Besides, the gym is a questionable place to hit on girls. You're sweaty and gross and amped up on testosterone, and likely the girls are being rather self-conscious in their routines and get-up. Often they would like nothing better than to be left alone from the creeps at the gym. I tend to enjoy the view, but never do anything to make them creeped out or discouraged from being there.

Bets are off if they come up to you, though. :)

MadChemist 11-17-2013 10:50 PM

Follow your nature instinct. When it feels right, go for it. If not, just wait. Everything happens for a reason. For me, not following my gut only causes problems.

DIGItonium 11-18-2013 08:25 AM

I'm playing the numbers game right now, which is nice since I'm able to interact with random girls and get their numbers. They're a bit on the young side of the spectrum, but it's enough to keep me moving forward so I definitely have no interest or urge to contact my ex.

Somehow it feels like there's a stigma with my occupation as an engineer. About 5-7 years ago (well before the burst of the economic bubble), things were great. When I tell people I'm an engineer, they're in awe as if I'm high up there in the ranks. I find myself questioning why people think engineers are wealthy or something along the lines of that. Now it's like a mood killer in the conversation. Where I'm at most engineers (including myself) are working in aviation, and it has been a rocky one since 2009. There are some companies in the technology sector, but it pays nowhere near as much as aviation companies.
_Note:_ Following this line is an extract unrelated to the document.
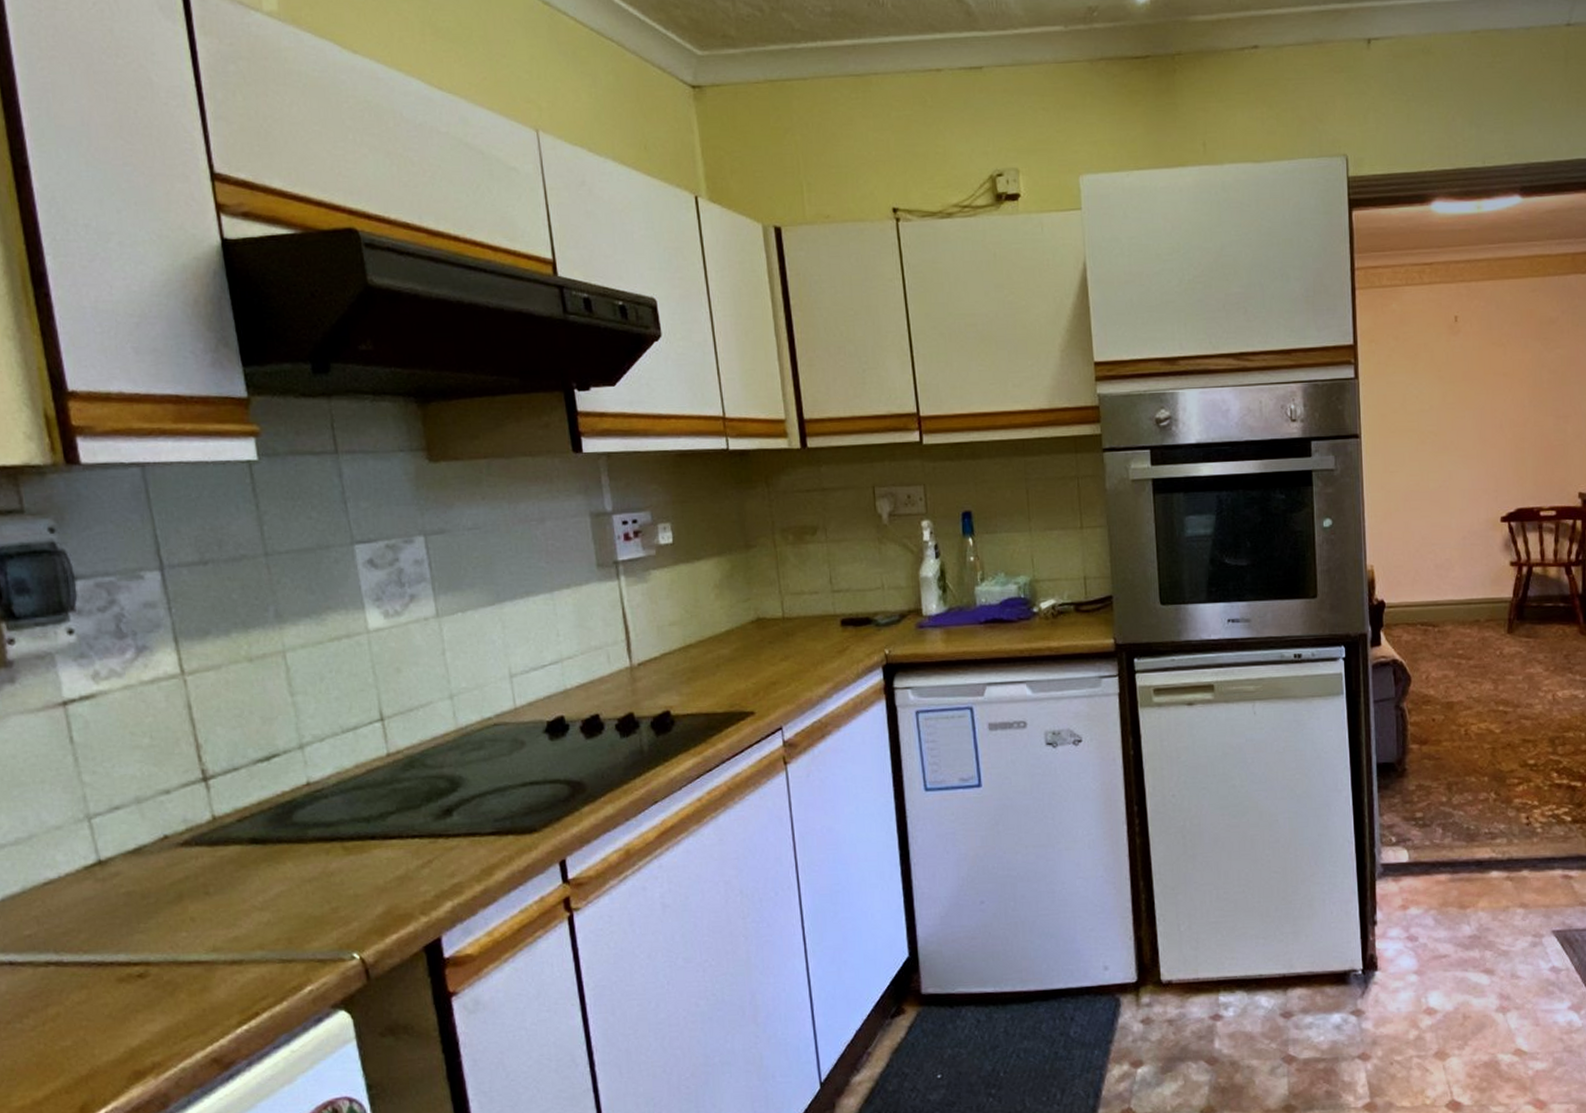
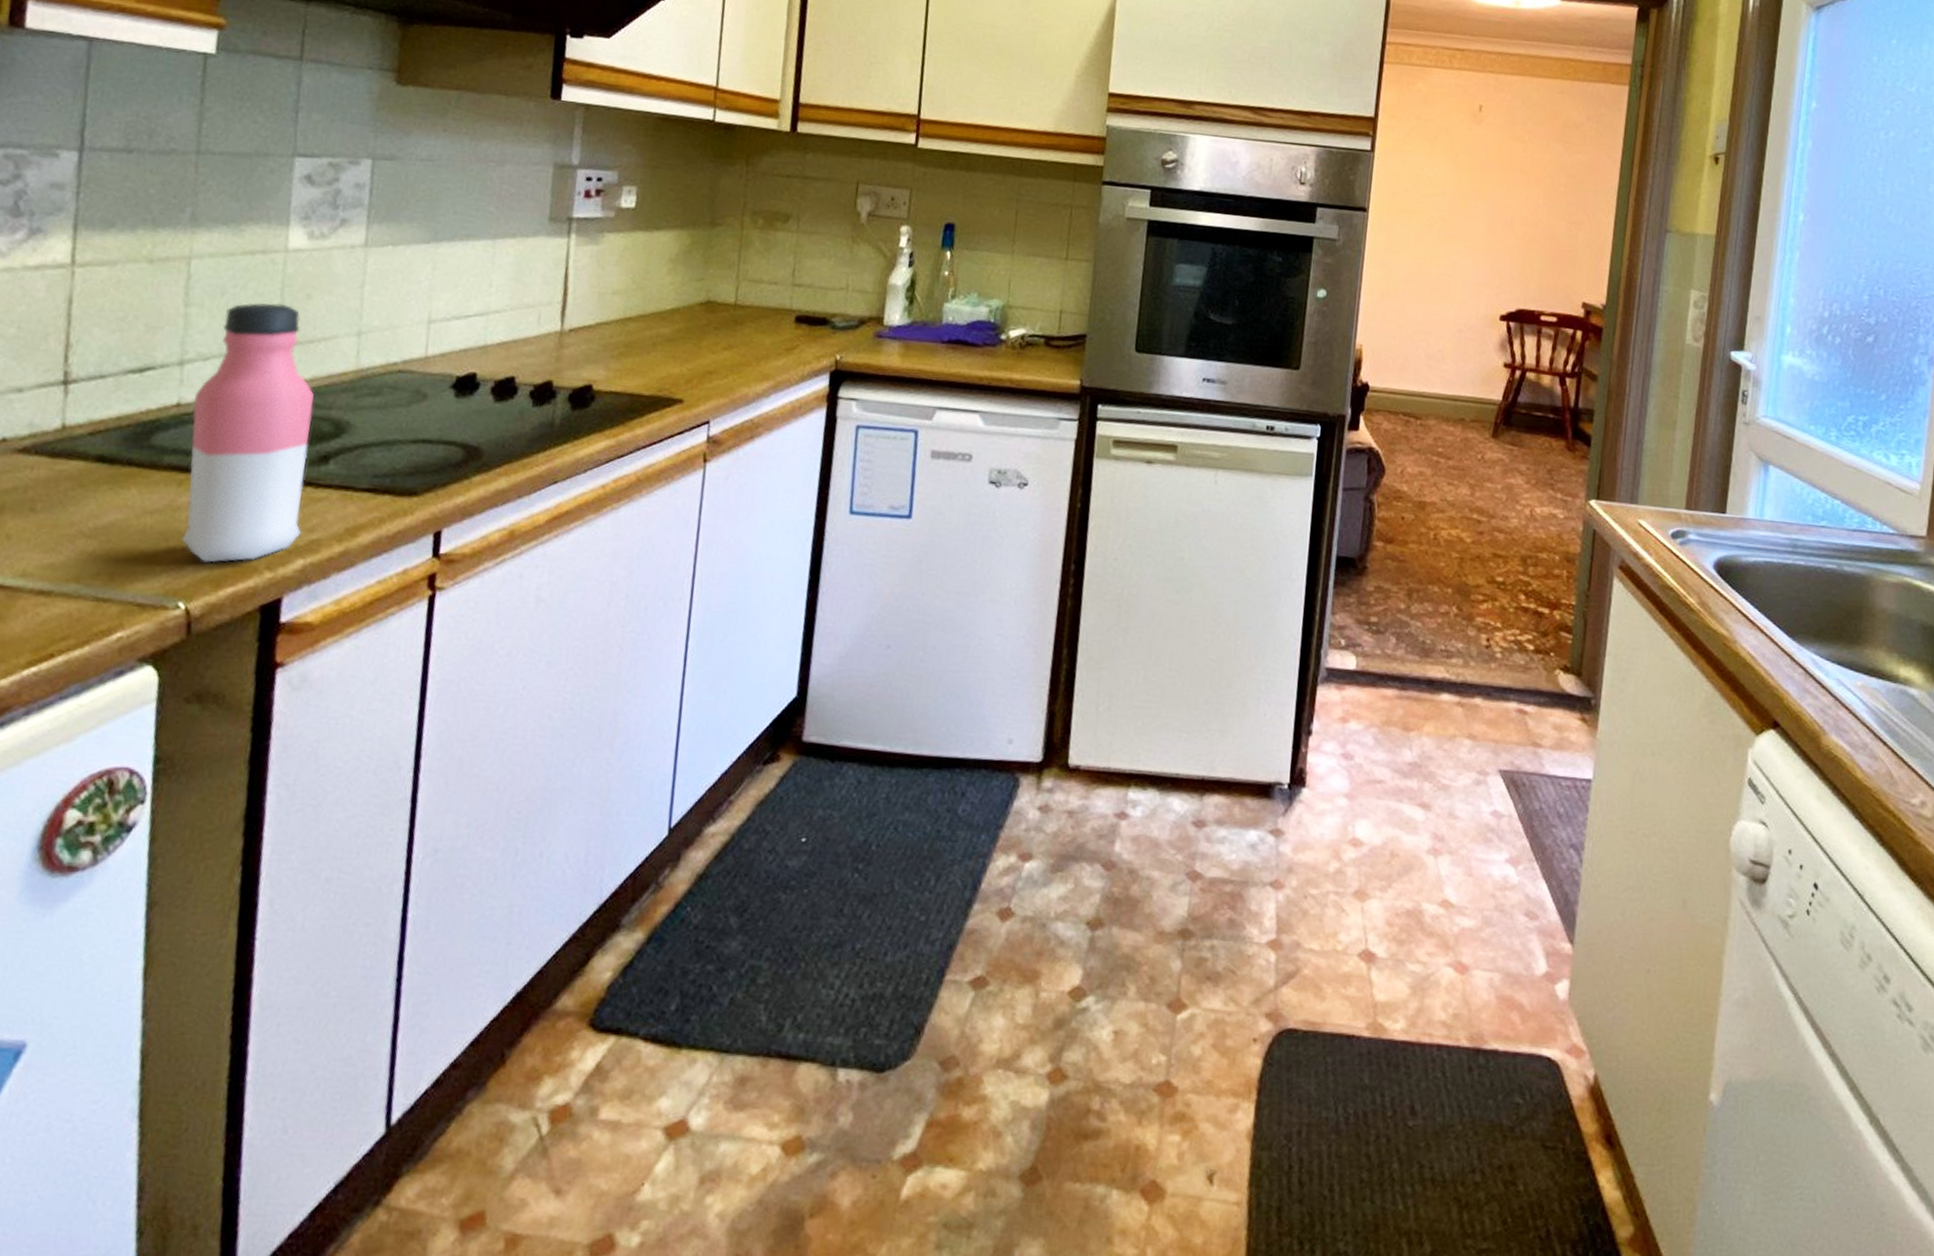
water bottle: none [320,679,443,917] -> present [180,302,314,563]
I talked to this random girl on Friday, and the fact that I'm an engineer seem to be a mood killer for her. When I got her number, she gave me her Google Voice number. I didn't really hear much from her the next day.

Then there's the stigma about engineers overall. Back in March, a random girl I met at the bar was cool until she asked about my occupation. When I said "engineer," the ship started sinking and I was drowning. She said "engineers are socially awkward," so she put me in that category all night long. I did get her number, though. But that was it.
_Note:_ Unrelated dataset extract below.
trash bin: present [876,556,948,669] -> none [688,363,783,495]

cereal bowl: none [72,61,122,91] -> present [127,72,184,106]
Haboob 11-18-2013 08:28 AM

Quote:

Originally Posted by DIGItonium (Post 2573013)
She said "engineers are socially awkward," so she put me in that category all night long. I did get her number, though. But that was it.

:icon17:

Yeah, I don't enjoy telling people I do IT work, because I get that "Oh...." reaction.

I'm not the stereotypical IT person though, so I have to kind of let them know that. :ugh2:

exsanity 11-18-2013 08:33 AM

I'm a network engineer.. :ugh: and I fall in this category.